Saturday, August 5, 2017

Packing Books for a Vacation

By
Scott D. Parker

We’re all readers here, right? This is a safe place where we can disclose our most treasured secrets about books and our habits. Well, tell me if you do something similar.

Last weekend the family and I traveled to Texarkana, Texas, for a late summer vacation before school starts. None of us had been up there and we used the town as home base as we scoured flea markets and antique stores. We also headed up to Arkansas to dig for diamonds and quartz.

Whenever I travel, I like to find a book set in or around the region of the vacation. Last year when we went to Big Bend, I read RETURN OF THE RIO KID by Brett Halliday. What would I bring this year?

Texarkana is on the border of the piney woods of East Texas and the Ozark Mountains of Arkansas. I’m reading a lot of westerns as I write my own (THE KILLING OF LARS FULTON was released this week) so I had the perfect book: LONGARM AND THE OZARK ANGEL. I hadn’t read it and with it set in Arkansas, what better book to read?

But I’ve also been in a contemporary bestseller mood this summer. I read a couple of Janet Evanovich novels and wanted to keep on that trend as well. The latest paperback from John Grisham is THE WHISTLER. I haven’t read a Grisham novel in a long time, so when I was at Kroger stocking up on supplies, I threw a copy into the basket. I shrugged. As much as I like to pack light, I still want to have my bases covered if a particular mood strikes me on the road.

That was also where my Kindle came into play. I’ve got the Paperwhite chock full of westerns and a brand-new-to-me author Avery Duff and his book BEACH LAWYER. Sure I wasn’t’ going to the beach but I had a good summer read on hand.

I think I had most bases covered. I even threw in my latest copy of Men’s Journal. I brought my laptop of course. I am between books, but I wanted the Mac on hand if lightening struck.
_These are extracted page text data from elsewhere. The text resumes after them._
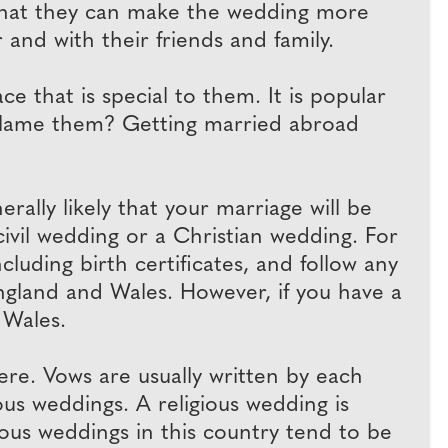
 that they can make the wedding more
 and with their friends and family.
 that is special to them. It is popular
blame them? Getting married abroad
rally likely that your marriage will be
ivil wedding or a Christian wedding. For
luding birth certificates, and follow any
England and Wales. However, if you have a
 Wales.
e. Vows are usually written by each
ous weddings. A religious wedding is
gious weddings in this country tend to be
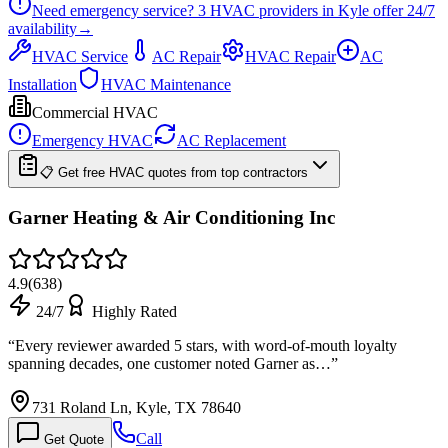
Need emergency service?
3
HVAC providers in
Kyle
offer
24/7
availability
→
HVAC Service
AC Repair
HVAC Repair
AC
Installation
HVAC Maintenance
Commercial HVAC
Emergency HVAC
AC Replacement
📋 Get free HVAC quotes from top contractors
Garner Heating & Air Conditioning Inc
4.9
(
638
)
24/7
Highly Rated
“
Every reviewer awarded 5 stars, with word-of-mouth loyalty
spanning decades, one customer noted Garner as…
”
731 Roland Ln, Kyle, TX 78640
Call
Get Quote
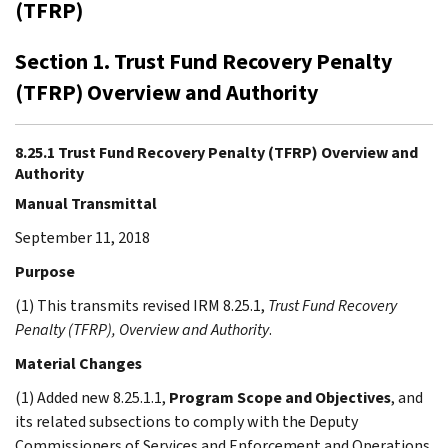
(TFRP)
Section 1. Trust Fund Recovery Penalty
(TFRP) Overview and Authority
8.25.1 Trust Fund Recovery Penalty (TFRP) Overview and
Authority
Manual Transmittal
September 11, 2018
Purpose
(1) This transmits revised IRM 8.25.1,
Trust Fund Recovery
Penalty (TFRP), Overview and Authority
.
Material Changes
(1) Added new 8.25.1.1,
Program Scope and Objectives
, and
its related subsections to comply with the Deputy
Commissioners of Services and Enforcement and Operations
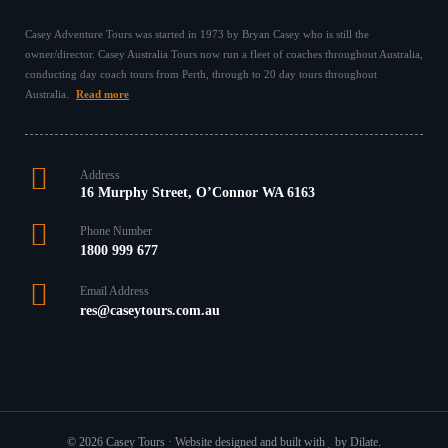
Casey Adventure Tours was started in 1973 by Bryan Casey who is still the
owner/director. Casey Australia Tours now run a fleet of coaches throughout Australia,
conducting day coach tours from Perth, through to 20 day tours throughout
Australia.
Read more
Address
16 Murphy Street, O’Connor WA 6163
Phone Number
1800 999 677
Email Address
res@caseytours.com.au
© 2026 Casey Tours · Website designed and built with
by Dilate.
Well, lightening struck, but not in any of the aforementioned ways.

We stopped in Jefferson, Texas, and shopped at a few antique stores. Our favorites were the ones with air condition! In one of them, I hit the jackpot. I found a motherlode of old paperback westerns, maybe two hundred or more, all for a dollar each. I ended up buying a couple. One of them was FOUR MUST DIE: A WALT SLADE WESTERN by Bradford Scott.

And that’s the book I read on my vacation. It’s a slim volume, 127 total pages. I read 110 in Texarkana and finished the morning after we returned. I reviewed it yesterday.

So much for all that pre-planning on reading material. I’ll get to those books, especially the Longarm one since the countryside of Arkansas is fresh in my mind.